Carolyn: The info you provided on crop insurance was helpful in crafting that document.

Sam Welsch – One Cert (General)

Founder. Certify 1300 operations. OFPA is unambiguous that OSP include provisions of soil fertility. Based on this requirement, many requirements for soil. USDA does damage when says only applies to operations that grow in soil. All exceptions must be in regulations. As SOE implemented, need to start with enforcing law as currently written. Already heard many comments about additional record keeping requirements. Large exporters, importers, etc. Benefit from import certificate requirement. If single import certificate is valid for 12-18 months, then it’s no better than what we currently have. Also creates competitive advantage to certifiers who issue import certificate for year or more rather than for each shipment. Hydro producers are major beneficiaries of certificates for a year or more. For grain also fails.

Sara Neagu‐Reed International Fresh Produce Association (Crops (CS); Materials (MS); General)

Director of production and environmental policy. Emily Moyer shared oral comments on behalf of IFPA. Plastic mulch and covers: supports the continued listing. They are necessary to produce wide array of fresh organic produce. They are used to control weed, improve crop yield and quality. They are readily available at low costs. Survey of members had key findings: 60% of large growers and 100% of small growers said need control was primary reason.

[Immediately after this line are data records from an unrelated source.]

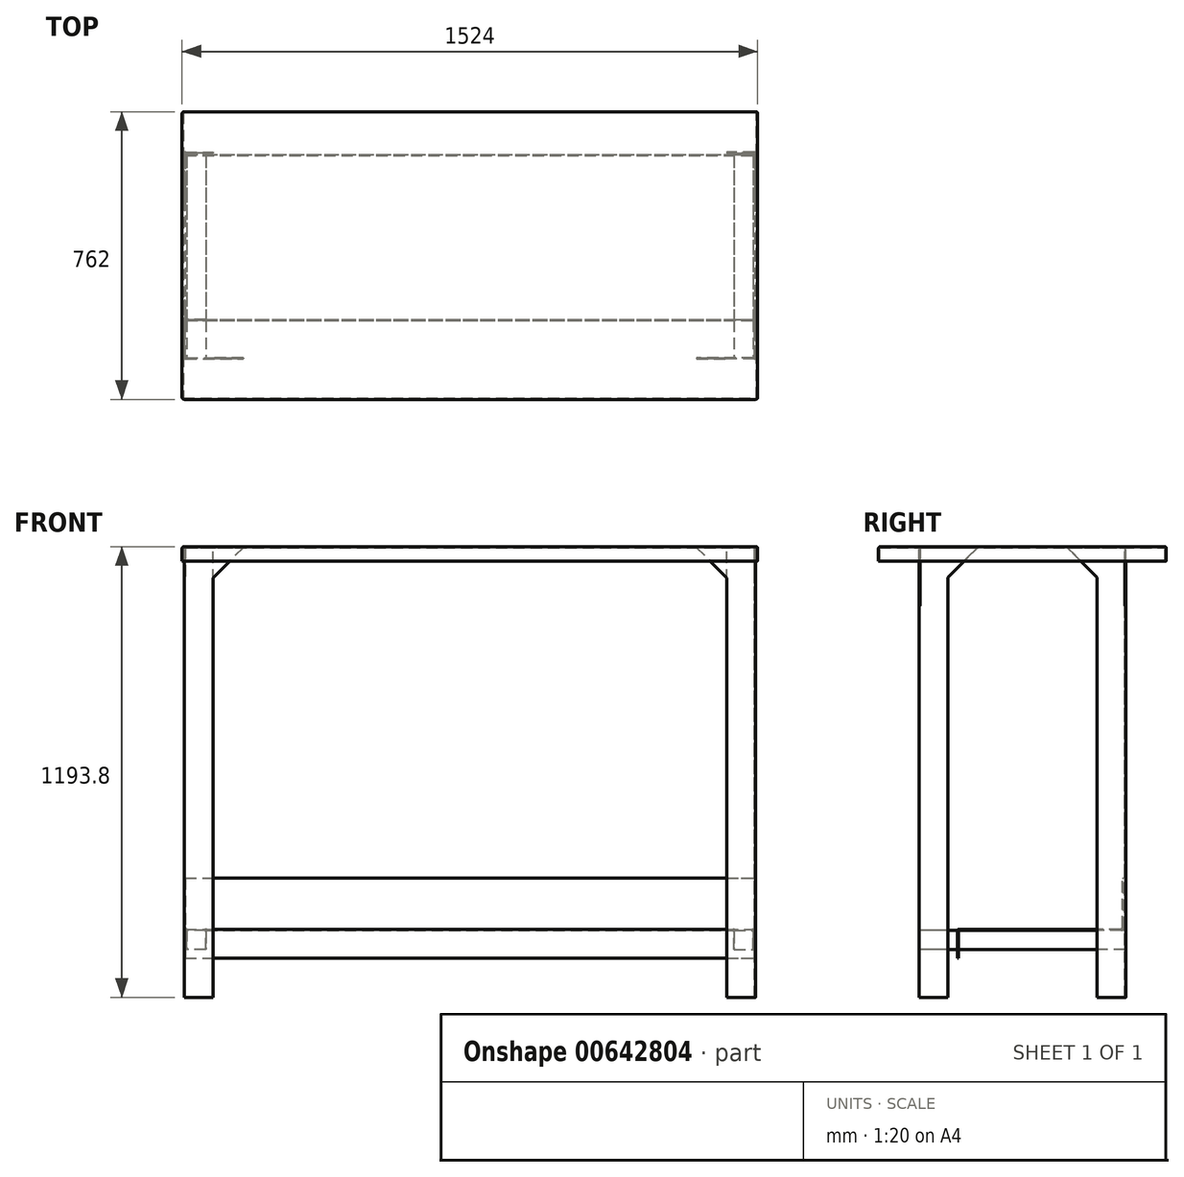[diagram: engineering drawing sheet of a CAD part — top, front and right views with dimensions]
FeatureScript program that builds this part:
annotation { "Feature Type Name" : "Feature", "Feature Type Description" : "" }
export const myFeature = defineFeature(function(context is Context, id is Id, definition is map)
    precondition{}
    {
        {
            var Q0;
            Q0=qCreatedBy(makeId("Top.planeOp"),FACE);
            var sketch = newSketch(context, id + "F0", { "sketchPlane" : qUnion([Q0])});
            skLineSegment(sketch, "E0.bottom", {"start": v(762, 381) * mm, "end": v(-762, 381) * mm});
            skLineSegment(sketch, "E0.top", {"start": v(762, -381) * mm, "end": v(-762, -381) * mm});
            skLineSegment(sketch, "E0.left", {"start": v(762, 381) * mm, "end": v(762, -381) * mm});
            skLineSegment(sketch, "E0.right", {"start": v(-762, 381) * mm, "end": v(-762, -381) * mm});
            skPoint(sketch, "E0.middle", {"position": v(0, 0) * mm});
            skSolve(sketch);
        }
        {
            var Q0;
            Q0=makeQuery(id+"F0.imprint","IMPRINT",FACE,{"disambiguationData":[TD([[makeQuery(id+"F0.imprint","IMPRINT",EDGE,{"derivedFrom":sQuery(id+"F0.wireOp",EDGE,"E0.bottom")}),1.0]])]});
            extrude(context, id + "F1", {"entities" : qUnion([Q0]), "depth" : 2.66 * mm, "offsetDistance" : 25.4 * mm});
        }
        {
            var Q0;
            Q0=makeQuery(id+"F1.opExtrude","CAP_FACE",FACE,{"disambiguationData":[OSD([sQuery(id+"F0.wireOp",EDGE,"E0.bottom"),sQuery(id+"F0.wireOp",EDGE,"E0.top"),sQuery(id+"F0.wireOp",EDGE,"E0.left"),sQuery(id+"F0.wireOp",EDGE,"E0.right")])],"isStart":false});
            var sketch = newSketch(context, id + "F2", { "sketchPlane" : qUnion([Q0])});
            skLineSegment(sketch, "E1", {"start": v(-762, -381) * mm, "end": v(762, -381) * mm});
            skLineSegment(sketch, "E2", {"start": v(762, -381) * mm, "end": v(762, 381) * mm});
            skLineSegment(sketch, "E3", {"start": v(762, 381) * mm, "end": v(-762, 381) * mm});
            skLineSegment(sketch, "E4", {"start": v(-762, 381) * mm, "end": v(-762, -381) * mm});
            skLineSegment(sketch, "E5.0", {"start": v(-759.34, 381) * mm, "end": v(-759.34, -381) * mm});
            skLineSegment(sketch, "E6.0", {"start": v(762, 378.34) * mm, "end": v(-762, 378.34) * mm});
            skLineSegment(sketch, "E7.0", {"start": v(759.34, -381) * mm, "end": v(759.34, 381) * mm});
            skLineSegment(sketch, "E8.0", {"start": v(-762, -378.34) * mm, "end": v(762, -378.34) * mm});
            skSolve(sketch);
        }
        {
            var Q0;
            Q0 = qSketchRegion(id + "F2", true);
            extrude(context, id + "F3", {"entities" : qUnion([Q0]), "operationType" : NewBodyOperationType.ADD, "oppositeDirection" : true, "depth" : 38.1 * mm, "offsetDistance" : 25.4 * mm});
        }
        {
            var Q0;
            Q0=makeQuery(id+"F3.boolean.opBoolean","MERGE",EDGE,{"derivedFrom":[makeQuery(id+"F1.opExtrude","SWEPT_EDGE",EDGE,{"disambiguationData":[OSD([sQuery(id+"F0.wireOp",EDGE,"E0.top"),sQuery(id+"F0.wireOp",EDGE,"E0.right")])]}),makeQuery(id+"F3.opExtrude","SWEPT_EDGE",EDGE,{"disambiguationData":[OSD([sQuery(id+"F2.wireOp",EDGE,"E1"),sQuery(id+"F2.wireOp",EDGE,"E4")])]})]});
            var Q1;
            Q1=makeQuery(id+"F3.boolean.opBoolean","MERGE",EDGE,{"derivedFrom":[makeQuery(id+"F1.opExtrude","SWEPT_EDGE",EDGE,{"disambiguationData":[OSD([sQuery(id+"F0.wireOp",EDGE,"E0.top"),sQuery(id+"F0.wireOp",EDGE,"E0.left")])]}),makeQuery(id+"F3.opExtrude","SWEPT_EDGE",EDGE,{"disambiguationData":[OSD([sQuery(id+"F2.wireOp",EDGE,"E1"),sQuery(id+"F2.wireOp",EDGE,"E2")])]})]});
            var Q2;
            Q2=makeQuery(id+"F3.boolean.opBoolean","MERGE",EDGE,{"derivedFrom":[makeQuery(id+"F1.opExtrude","SWEPT_EDGE",EDGE,{"disambiguationData":[OSD([sQuery(id+"F0.wireOp",EDGE,"E0.bottom"),sQuery(id+"F0.wireOp",EDGE,"E0.left")])]}),makeQuery(id+"F3.opExtrude","SWEPT_EDGE",EDGE,{"disambiguationData":[OSD([sQuery(id+"F2.wireOp",EDGE,"E2"),sQuery(id+"F2.wireOp",EDGE,"E3")])]})]});
            var Q3;
            Q3=makeQuery(id+"F3.boolean.opBoolean","MERGE",EDGE,{"derivedFrom":[makeQuery(id+"F1.opExtrude","SWEPT_EDGE",EDGE,{"disambiguationData":[OSD([sQuery(id+"F0.wireOp",EDGE,"E0.bottom"),sQuery(id+"F0.wireOp",EDGE,"E0.right")])]}),makeQuery(id+"F3.opExtrude","SWEPT_EDGE",EDGE,{"disambiguationData":[OSD([sQuery(id+"F2.wireOp",EDGE,"E3"),sQuery(id+"F2.wireOp",EDGE,"E4")])]})]});
            var Q4;
            Q4=makeQuery(id+"F1.opExtrude","CAP_EDGE",EDGE,{"disambiguationData":[OSD([sQuery(id+"F0.wireOp",EDGE,"E0.right")])],"isStart":false});
            var Q5;
            Q5=makeQuery(id+"F1.opExtrude","CAP_EDGE",EDGE,{"disambiguationData":[OSD([sQuery(id+"F0.wireOp",EDGE,"E0.bottom")])],"isStart":false});
            var Q6;
            Q6=makeQuery(id+"F1.opExtrude","CAP_EDGE",EDGE,{"disambiguationData":[OSD([sQuery(id+"F0.wireOp",EDGE,"E0.top")])],"isStart":false});
            var Q7;
            Q7=makeQuery(id+"F1.opExtrude","CAP_EDGE",EDGE,{"disambiguationData":[OSD([sQuery(id+"F0.wireOp",EDGE,"E0.left")])],"isStart":false});
            fillet(context, id + "F4", {"entities" : qUnion([Q0, Q1, Q2, Q3, Q4, Q5, Q6, Q7]), "radius" : 5.3 * mm, "tangentPropagation" : true, "allowEdgeOverflow" : false});
        }
        {
            var Q0;
            Q0=makeQuery(id+"F1.opExtrude","CAP_FACE",FACE,{"disambiguationData":[OSD([sQuery(id+"F0.wireOp",EDGE,"E0.bottom"),sQuery(id+"F0.wireOp",EDGE,"E0.top"),sQuery(id+"F0.wireOp",EDGE,"E0.left"),sQuery(id+"F0.wireOp",EDGE,"E0.right")])],"isStart":false});
            var sketch = newSketch(context, id + "F5", { "sketchPlane" : qUnion([Q0])});
            skLineSegment(sketch, "E9", {"start": v(-756.69, 274.09) * mm, "end": v(-756.69, 197.89) * mm});
            skLineSegment(sketch, "E10", {"start": v(-756.69, 274.09) * mm, "end": v(-680.49, 274.09) * mm});
            skLineSegment(sketch, "E11.0", {"start": v(-754.03, 271.43) * mm, "end": v(-680.49, 271.43) * mm});
            skLineSegment(sketch, "E12.0", {"start": v(-754.03, 271.43) * mm, "end": v(-754.03, 197.89) * mm});
            skLineSegment(sketch, "E13", {"start": v(-680.49, 274.09) * mm, "end": v(-680.49, 271.43) * mm});
            skLineSegment(sketch, "E14", {"start": v(-756.69, 197.89) * mm, "end": v(-754.03, 197.89) * mm});
            skLineSegment(sketch, "E15.MirrorCS", {"start": v(756.69, 197.89) * mm, "end": v(754.03, 197.89) * mm});
            skLineSegment(sketch, "E16.MirrorCS", {"start": v(680.49, 274.09) * mm, "end": v(680.49, 271.43) * mm});
            skLineSegment(sketch, "E17.MirrorCS", {"start": v(754.03, 271.43) * mm, "end": v(754.03, 197.89) * mm});
            skLineSegment(sketch, "E18.MirrorCS", {"start": v(756.69, 274.09) * mm, "end": v(680.49, 274.09) * mm});
            skLineSegment(sketch, "E19.MirrorCS", {"start": v(756.69, 274.09) * mm, "end": v(756.69, 197.89) * mm});
            skLineSegment(sketch, "E20.MirrorCS", {"start": v(754.03, 271.43) * mm, "end": v(680.49, 271.43) * mm});
            skLineSegment(sketch, "E21.MirrorCS", {"start": v(680.49, -274.09) * mm, "end": v(680.49, -271.43) * mm});
            skLineSegment(sketch, "E22.MirrorCS", {"start": v(756.69, -274.09) * mm, "end": v(680.49, -274.09) * mm});
            skLineSegment(sketch, "E23.MirrorCS", {"start": v(756.69, -197.89) * mm, "end": v(754.03, -197.89) * mm});
            skLineSegment(sketch, "E24.MirrorCS", {"start": v(754.03, -271.43) * mm, "end": v(680.49, -271.43) * mm});
            skLineSegment(sketch, "E25.MirrorCS", {"start": v(756.69, -274.09) * mm, "end": v(756.69, -197.89) * mm});
            skLineSegment(sketch, "E26.MirrorCS", {"start": v(754.03, -271.43) * mm, "end": v(754.03, -197.89) * mm});
            skLineSegment(sketch, "E27.MirrorCS", {"start": v(-756.69, -197.89) * mm, "end": v(-754.03, -197.89) * mm});
            skLineSegment(sketch, "E28.MirrorCS", {"start": v(-680.49, -274.09) * mm, "end": v(-680.49, -271.43) * mm});
            skLineSegment(sketch, "E29.MirrorCS", {"start": v(-754.03, -271.43) * mm, "end": v(-754.03, -197.89) * mm});
            skLineSegment(sketch, "E30.MirrorCS", {"start": v(-756.69, -274.09) * mm, "end": v(-756.69, -197.89) * mm});
            skLineSegment(sketch, "E31.MirrorCS", {"start": v(-756.69, -274.09) * mm, "end": v(-680.49, -274.09) * mm});
            skLineSegment(sketch, "E32.MirrorCS", {"start": v(-754.03, -271.43) * mm, "end": v(-680.49, -271.43) * mm});
            skSolve(sketch);
        }
        {
            var Q0;
            Q0 = qSketchRegion(id + "F5", true);
            extrude(context, id + "F6", {"entities" : qUnion([Q0]), "operationType" : NewBodyOperationType.ADD, "oppositeDirection" : true, "depth" : 1193.8 * mm, "offsetDistance" : 25.4 * mm});
        }
        {
            var Q0;
            Q0=makeQuery(id+"F6.opExtrude","SWEPT_EDGE",EDGE,{"disambiguationData":[OSD([sQuery(id+"F0.wireOp",EDGE,"E0.bottom"),sQuery(id+"F0.wireOp",EDGE,"E0.top"),sQuery(id+"F0.wireOp",EDGE,"E0.left"),sQuery(id+"F0.wireOp",EDGE,"E0.right"),sQuery(id+"F5.wireOp",EDGE,"E18.MirrorCS"),sQuery(id+"F5.wireOp",EDGE,"E19.MirrorCS")])]});
            var Q1;
            Q1=makeQuery(id+"F6.opExtrude","SWEPT_EDGE",EDGE,{"disambiguationData":[OSD([sQuery(id+"F0.wireOp",EDGE,"E0.bottom"),sQuery(id+"F0.wireOp",EDGE,"E0.top"),sQuery(id+"F0.wireOp",EDGE,"E0.left"),sQuery(id+"F0.wireOp",EDGE,"E0.right"),sQuery(id+"F5.wireOp",EDGE,"E9"),sQuery(id+"F5.wireOp",EDGE,"E10")])]});
            var Q2;
            Q2=makeQuery(id+"F6.opExtrude","SWEPT_EDGE",EDGE,{"disambiguationData":[OSD([sQuery(id+"F0.wireOp",EDGE,"E0.bottom"),sQuery(id+"F0.wireOp",EDGE,"E0.top"),sQuery(id+"F0.wireOp",EDGE,"E0.left"),sQuery(id+"F0.wireOp",EDGE,"E0.right"),sQuery(id+"F5.wireOp",EDGE,"E30.MirrorCS"),sQuery(id+"F5.wireOp",EDGE,"E31.MirrorCS")])]});
            var Q3;
            Q3=makeQuery(id+"F6.opExtrude","SWEPT_EDGE",EDGE,{"disambiguationData":[OSD([sQuery(id+"F0.wireOp",EDGE,"E0.bottom"),sQuery(id+"F0.wireOp",EDGE,"E0.top"),sQuery(id+"F0.wireOp",EDGE,"E0.left"),sQuery(id+"F0.wireOp",EDGE,"E0.right"),sQuery(id+"F5.wireOp",EDGE,"E22.MirrorCS"),sQuery(id+"F5.wireOp",EDGE,"E25.MirrorCS")])]});
            fillet(context, id + "F7", {"entities" : qUnion([Q0, Q1, Q2, Q3]), "radius" : 4 * mm, "tangentPropagation" : true, "allowEdgeOverflow" : false});
        }
        {
            var Q0;
            Q0=makeQuery(id+"F6.opExtrude","SWEPT_EDGE",EDGE,{"disambiguationData":[OSD([sQuery(id+"F5.wireOp",EDGE,"E29.MirrorCS"),sQuery(id+"F5.wireOp",EDGE,"E32.MirrorCS")])]});
            var Q1;
            Q1=makeQuery(id+"F6.opExtrude","SWEPT_EDGE",EDGE,{"disambiguationData":[OSD([sQuery(id+"F5.wireOp",EDGE,"E11.0"),sQuery(id+"F5.wireOp",EDGE,"E12.0")])]});
            var Q2;
            Q2=makeQuery(id+"F6.opExtrude","SWEPT_EDGE",EDGE,{"disambiguationData":[OSD([sQuery(id+"F5.wireOp",EDGE,"E24.MirrorCS"),sQuery(id+"F5.wireOp",EDGE,"E26.MirrorCS")])]});
            var Q3;
            Q3=makeQuery(id+"F6.opExtrude","SWEPT_EDGE",EDGE,{"disambiguationData":[OSD([sQuery(id+"F5.wireOp",EDGE,"E17.MirrorCS"),sQuery(id+"F5.wireOp",EDGE,"E20.MirrorCS")])]});
            fillet(context, id + "F8", {"entities" : qUnion([Q0, Q1, Q2, Q3]), "radius" : 4 * mm, "tangentPropagation" : true, "allowEdgeOverflow" : false});
        }
        {
            var Q0;
            Q0=makeQuery(id+"F6.opExtrude","SWEPT_FACE",FACE,{"disambiguationData":[OSD([sQuery(id+"F5.wireOp",EDGE,"E32.MirrorCS")])]});
            var sketch = newSketch(context, id + "F9", { "sketchPlane" : qUnion([Q0])});
            skLineSegment(sketch, "E33.bottom", {"start": v(750.04, -1064.14) * mm, "end": v(699.24, -1064.14) * mm});
            skLineSegment(sketch, "E33.top", {"start": v(750.04, -1013.34) * mm, "end": v(699.24, -1013.34) * mm});
            skLineSegment(sketch, "E33.left", {"start": v(750.04, -1064.14) * mm, "end": v(750.04, -1013.34) * mm});
            skLineSegment(sketch, "E33.right", {"start": v(699.24, -1064.14) * mm, "end": v(699.24, -1013.34) * mm});
            skLineSegment(sketch, "E34.MirrorCS", {"start": v(-750.04, -1064.14) * mm, "end": v(-699.24, -1064.14) * mm});
            skLineSegment(sketch, "E35.MirrorCS", {"start": v(-750.04, -1064.14) * mm, "end": v(-750.04, -1013.34) * mm});
            skLineSegment(sketch, "E36.MirrorCS", {"start": v(-750.04, -1013.34) * mm, "end": v(-699.24, -1013.34) * mm});
            skLineSegment(sketch, "E37.MirrorCS", {"start": v(-699.24, -1064.14) * mm, "end": v(-699.24, -1013.34) * mm});
            skSolve(sketch);
        }
        {
            var Q0;
            Q0 = qSketchRegion(id + "F9", true);
            var Q1;
            Q1=makeQuery(id+"F6.opExtrude","SWEPT_FACE",FACE,{"disambiguationData":[OSD([sQuery(id+"F5.wireOp",EDGE,"E11.0")])]});
            extrude(context, id + "F10", {"entities" : qUnion([Q0]), "operationType" : NewBodyOperationType.ADD, "endBound" : BoundingType.UP_TO_SURFACE, "depth" : 25.4 * mm, "endBoundEntityFace" : qUnion([Q1]), "offsetDistance" : 25.4 * mm});
        }
        {
            var Q0;
            Q0=makeQuery(id+"F6.opExtrude","SWEPT_FACE",FACE,{"disambiguationData":[OSD([sQuery(id+"F5.wireOp",EDGE,"E17.MirrorCS")])]});
            var sketch = newSketch(context, id + "F11", { "sketchPlane" : qUnion([Q0])});
            skLineSegment(sketch, "E38.bottom", {"start": v(-267.44, -1013.34) * mm, "end": v(169.83, -1013.34) * mm});
            skLineSegment(sketch, "E38.top", {"start": v(-264.79, -1010.69) * mm, "end": v(172.49, -1010.69) * mm});
            skLineSegment(sketch, "E38.right", {"start": v(172.49, -1086.89) * mm, "end": v(172.49, -1010.69) * mm});
            skLineSegment(sketch, "E39", {"start": v(-264.79, -1010.69) * mm, "end": v(-264.79, -876) * mm});
            skLineSegment(sketch, "E40", {"start": v(-264.79, -876) * mm, "end": v(-267.44, -876) * mm});
            skLineSegment(sketch, "E41", {"start": v(-267.44, -876) * mm, "end": v(-267.44, -1013.34) * mm});
            skLineSegment(sketch, "E42", {"start": v(169.83, -1013.34) * mm, "end": v(169.83, -1086.89) * mm});
            skLineSegment(sketch, "E43", {"start": v(169.83, -1086.89) * mm, "end": v(172.49, -1086.89) * mm});
            skSolve(sketch);
        }
        {
            var Q0;
            Q0 = qSketchRegion(id + "F11", true);
            var Q1;
            Q1=makeQuery(id+"F6.opExtrude","SWEPT_FACE",FACE,{"disambiguationData":[OSD([sQuery(id+"F5.wireOp",EDGE,"E12.0")])]});
            extrude(context, id + "F12", {"entities" : qUnion([Q0]), "operationType" : NewBodyOperationType.ADD, "endBound" : BoundingType.UP_TO_SURFACE, "depth" : 25.4 * mm, "endBoundEntityFace" : qUnion([Q1]), "offsetDistance" : 25.4 * mm});
        }
        {
            var Q0;
            Q0=makeQuery(id+"F12.opExtrude","SWEPT_EDGE",EDGE,{"disambiguationData":[OSD([sQuery(id+"F11.wireOp",EDGE,"E38.top"),sQuery(id+"F11.wireOp",EDGE,"E39")])]});
            var Q1;
            {var subQ0=sQuery(id+"F11.wireOp",EDGE,"E38.bottom");var subQ1=makeQuery(id+"F12.opExtrude","SWEPT_FACE",FACE,{"disambiguationData":[OSD([subQ0])]});var subQ2=sQuery(id+"F11.wireOp",EDGE,"E41");var subQ3=makeQuery(id+"F12.opExtrude","SWEPT_FACE",FACE,{"disambiguationData":[OSD([subQ2])]});Q1=makeQuery(id+"F12.boolean.opBoolean","SPLIT",EDGE,{"disambiguationData":[topologyDisambiguationEdgeConnected([subQ1,subQ3]),TD([makeQuery(id+"F10.opExtrude","SWEPT_FACE",FACE,{"disambiguationData":[OSD([sQuery(id+"F9.wireOp",EDGE,"E33.right")])]})])],"derivedFrom":makeQuery(id+"F12.opExtrude","SWEPT_EDGE",EDGE,{"disambiguationData":[OSD([sQuery(id+"F5.wireOp",EDGE,"E17.MirrorCS"),sQuery(id+"F5.wireOp",EDGE,"E20.MirrorCS"),subQ0,subQ2])]})});}
            var Q2;
            Q2=makeQuery(id+"F12.opExtrude","SWEPT_EDGE",EDGE,{"disambiguationData":[OSD([sQuery(id+"F11.wireOp",EDGE,"E38.top"),sQuery(id+"F11.wireOp",EDGE,"E38.right")])]});
            var Q3;
            {var subQ0=sQuery(id+"F11.wireOp",EDGE,"E38.bottom");var subQ1=sQuery(id+"F11.wireOp",EDGE,"E42");Q3=makeQuery(id+"F12.boolean.opBoolean","SPLIT",EDGE,{"disambiguationData":[TD([makeQuery(id+"F10.opExtrude","SWEPT_FACE",FACE,{"disambiguationData":[OSD([sQuery(id+"F9.wireOp",EDGE,"E33.right")])]})])],"derivedFrom":makeQuery(id+"F12.opExtrude","SWEPT_EDGE",EDGE,{"disambiguationData":[OSD([subQ0,subQ1])]})});}
            fillet(context, id + "F13", {"entities" : qUnion([Q0, Q1, Q2, Q3]), "radius" : 5.08 * mm, "tangentPropagation" : true, "allowEdgeOverflow" : false});
        }
        {
            var Q0;
            Q0=makeQuery(id+"F6.opExtrude","SWEPT_FACE",FACE,{"disambiguationData":[OSD([sQuery(id+"F5.wireOp",EDGE,"E31.MirrorCS")])]});
            var sketch = newSketch(context, id + "F14", { "sketchPlane" : qUnion([Q0])});
            skLineSegment(sketch, "E44", {"start": v(-752.7, 0) * mm, "end": v(-600.3, 0) * mm});
            skLineSegment(sketch, "E45", {"start": v(-600.3, 0) * mm, "end": v(-752.7, -152.4) * mm});
            skLineSegment(sketch, "E46", {"start": v(-752.7, -152.4) * mm, "end": v(-752.7, 0) * mm});
            skLineSegment(sketch, "E47.MirrorCS", {"start": v(600.3, 0) * mm, "end": v(752.7, -152.4) * mm});
            skLineSegment(sketch, "E48.MirrorCS", {"start": v(752.7, 0) * mm, "end": v(600.3, 0) * mm});
            skLineSegment(sketch, "E49.MirrorCS", {"start": v(752.7, -152.4) * mm, "end": v(752.7, 0) * mm});
            skSolve(sketch);
        }
        {
            var Q0;
            Q0 = qSketchRegion(id + "F14", true);
            extrude(context, id + "F15", {"entities" : qUnion([Q0]), "operationType" : NewBodyOperationType.ADD, "oppositeDirection" : true, "depth" : 2.66 * mm, "offsetDistance" : 25.4 * mm});
        }
        {
            var Q0;
            Q0=makeQuery(id+"F6.opExtrude","SWEPT_FACE",FACE,{"disambiguationData":[OSD([sQuery(id+"F5.wireOp",EDGE,"E25.MirrorCS")])]});
            var sketch = newSketch(context, id + "F16", { "sketchPlane" : qUnion([Q0])});
            skLineSegment(sketch, "E50", {"start": v(-119.03, 0) * mm, "end": v(-271.43, 0) * mm});
            skLineSegment(sketch, "E51", {"start": v(-271.43, 0) * mm, "end": v(-271.43, -152.4) * mm});
            skLineSegment(sketch, "E52", {"start": v(-271.43, -152.4) * mm, "end": v(-119.03, 0) * mm});
            skLineSegment(sketch, "E53.MirrorCS", {"start": v(271.43, -152.4) * mm, "end": v(119.03, 0) * mm});
            skLineSegment(sketch, "E54.MirrorCS", {"start": v(119.03, 0) * mm, "end": v(271.43, 0) * mm});
            skLineSegment(sketch, "E55.MirrorCS", {"start": v(271.43, 0) * mm, "end": v(271.43, -152.4) * mm});
            skSolve(sketch);
        }
        {
            var Q0;
            Q0 = qSketchRegion(id + "F16", true);
            extrude(context, id + "F17", {"entities" : qUnion([Q0]), "operationType" : NewBodyOperationType.ADD, "oppositeDirection" : true, "depth" : 2.66 * mm, "offsetDistance" : 25.4 * mm});
        }
        {
            var Q0;
            Q0=makeQuery(id+"F6.opExtrude","SWEPT_FACE",FACE,{"disambiguationData":[OSD([sQuery(id+"F5.wireOp",EDGE,"E9")])]});
            var sketch = newSketch(context, id + "F18", { "sketchPlane" : qUnion([Q0])});
            skLineSegment(sketch, "E56", {"start": v(-119.03, 0) * mm, "end": v(-271.43, -152.4) * mm});
            skLineSegment(sketch, "E57", {"start": v(-271.43, -152.4) * mm, "end": v(-271.43, 0) * mm});
            skLineSegment(sketch, "E58", {"start": v(-271.43, 0) * mm, "end": v(-119.03, 0) * mm});
            skLineSegment(sketch, "E59.MirrorCS", {"start": v(271.43, 0) * mm, "end": v(119.03, 0) * mm});
            skLineSegment(sketch, "E60.MirrorCS", {"start": v(271.43, -152.4) * mm, "end": v(271.43, 0) * mm});
            skLineSegment(sketch, "E61.MirrorCS", {"start": v(119.03, 0) * mm, "end": v(271.43, -152.4) * mm});
            skSolve(sketch);
        }
        {
            var Q0;
            Q0 = qSketchRegion(id + "F18", true);
            extrude(context, id + "F19", {"entities" : qUnion([Q0]), "operationType" : NewBodyOperationType.ADD, "oppositeDirection" : true, "depth" : 2.66 * mm, "offsetDistance" : 25.4 * mm});
        }
    });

Easier to use than alterative and more affordable. There would be additional labor and resource costs if plastics were not allowed. We recognize the concerns of environmental impact of plastics, however the removal from the National List would have damaging effects. Happy to pass along the survey referenced earlier.

Jerry: Please sed the survey. Summarizing what you said: plastic mulch and covers do their job so well, they are indispensable. For me the problem is they do do everything very well. It does not negate the need to address and stay with it. Sometime in the future we can have an equitable solution to that issue.

Bob Quinn – Organic Farmer (General)

In 1986 started first experiment with regenerative organic systems. Converted entire farm in 1988. Promoted system and served on NOSB. Over last 35 years, market has grown to about 6% of food sold. Three areas to help: marketing will help shoppers understand benefits of organic (health, environmental, and high cost of cheap food); only about 1% of farmers are organic. Cheap imports are stealing markets. Why not give a country of origin labeling. Robust local and regional food supply necessary for food security. 99 percent of research dollars going to chemical agriculture seeking chemical answers for chemical problems. Divert some of that money to organic systems. Organic is the future. Need to promote in country of origin labeling, marketing and research.

Wood: ever had a conversation locally with neighbors farming conventionally?

Bob: Biggest challenge is they don’t know where to start. They are in debt, afraid of making a mistake. Research could help in getting them started.